Zoo is Canisius ook in de leerstellige Mystiek een baanbreker geweest. Zijn stoute poging moge niet bekroond zijn met onmiddellijk succes. Hij heeft lang genoeg mogen leven, om de kiem, die hij neerlegde in den tuin der Kerk, te zien opkomen als een heerlijke bloem, een der schoonste, die de Kerk heeft voortgebracht. Men doe het trouwens niet voorkomen, of de Sociëteit de Tauler-uitgave van Canisius heeft weggemoffeld. Hoe komt het, dat dan in 1556 de strenge Inquisiteur, Melchior Cano de Compania verwijt, dat zij zich in de school van Tauler heeft neergezet, dat bijv. te Dillingen, het huis nog wel, waar de jonge Jezuïeten werden gevormd en opgeleid, een jaar voor de bepaling van Pater Mercuriano, Tauler in den refter werd voorgelezen. Dit wijst in geheel andere richting.

Een voorbijgaande afwijzing van enkele mystieke werken wijst er op, dat de hoog ontwikkelde, door voortdurende overweging verdiepte, kennis van God, met de daaruit voortvloeiende liefde voor sommige leden der Sociëteit de bekoring te zwaar dreigde te maken, zich met Maria neer te zetten aan de voeten des Heeren, terwijl een goed begrip van de liefde hen moest doordringen, God om God te verlaten, en op de stem des Heeren ook Martha te zijn. Tegen die bekoring moet Canisius heel zijn leven hebben geworsteld. Was hij in het wezen der Mystiek niet zoo diep doorgedrongen, had hij, in zijn groote liefde, zich niet [105] geheel overgegeven in de handen van God als zijn dienaar, als zijn slaaf zouden we willen zeggen, om het zoo sterk mogelijk uit te drukken, Canisius was nooit voor ons geworden, wat hij is geweest.

In de Mystiek van Tauler ziet hij niet de rust der Quietisten, of de waardeloosheid van onze werkzaamheid, op de wijze van Luther, voor hem is Tauler de mysticus, die daden vraagt, werken in overeenstemming met den wil van God, verricht onder de oogen van den Meester, die ons altijd voor den geest moet staan in het binnenste van ons hart, waar Hij woont en werkt, naar ons luistert en tot ons spreekt. Mystieke begenadiging zal eerst volgen, als wij ons geheel stellen in de handen van God, doen, daadwerkelijk doen, wat Hij van ons vraagt. Zoo begreep het Canisius. Dit begrip werd in hem nog verdiept door de Geestelijke Oefeningen, onder leiding van Petrus Faber.
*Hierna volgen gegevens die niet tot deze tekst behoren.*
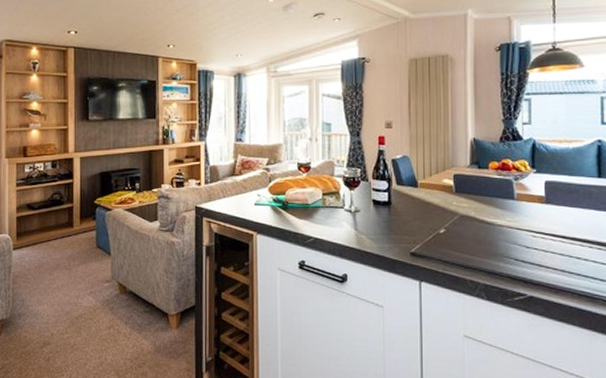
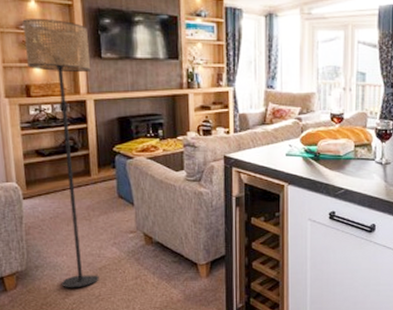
floor lamp: none [25,89,80,337] -> present [22,19,99,288]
Voelde hij zich eerst nog zwak tegen de bekoring, welke ik noemde, nu was hij zijn roeping klaar bewust. “Nauwelijks kan ik beschrijven”, schrijft hij aan een zijner vrienden, “welk een machtigen invloed de Geestelijke Oefeningen zoowel op mijn ziel als op mijn lichaam hebben uitgeoefend. Ik voelde, hoe mijn ziel verlicht werd door stralen van hemelsche genaden, hoe nieuwe levenskracht haar doorstroomde. ’t Scheen mij, alsof de volheid der goddelijke gaven zich ook over mijn lichaam uitstortte en heel mijn wezen staalde, alsof ik in een anderen, een nieuwen mensch veranderd was”.
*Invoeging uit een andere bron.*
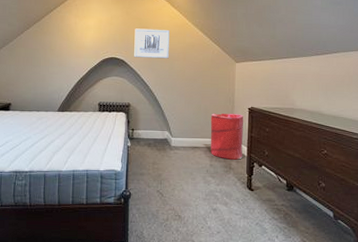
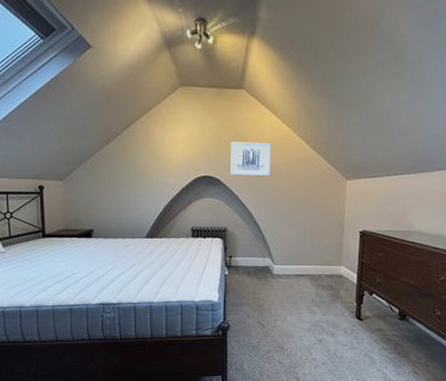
laundry hamper: present [210,113,244,160] -> none [316,237,355,288]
Nog een grooteren leermeester zou hij krijgen in den H. Ignatius zelven. Einde 1547 is Canisius, na reeds heel wat werk in Duitschland verricht te hebben, deel te hebben gehad in het Concilie van Trente, op last van Ignatius in Rome. Hij moet zijn geluk openbaren aan zijn geliefde Karthuizers te Keulen. “Dagelijks’, zoo schrijft hij, “overweeg ik geestelijke dingen. lk tracht steeds dieper door te dringen in den geest onzer Orde. Magister Ignatius, onze Overste, toont zich daarbij een leidsman van de rijkste ervaring”. “Kon ik U toch mijn geluk schilderen”, schrijft hij aan een anderen vriend, “ik mag omgaan met zooveel uitmuntende medebroeders, met onzen eerbiedwaardigen Overste Ignatius. Nooit heb ik zulke vorderingen gemaakt als nu”.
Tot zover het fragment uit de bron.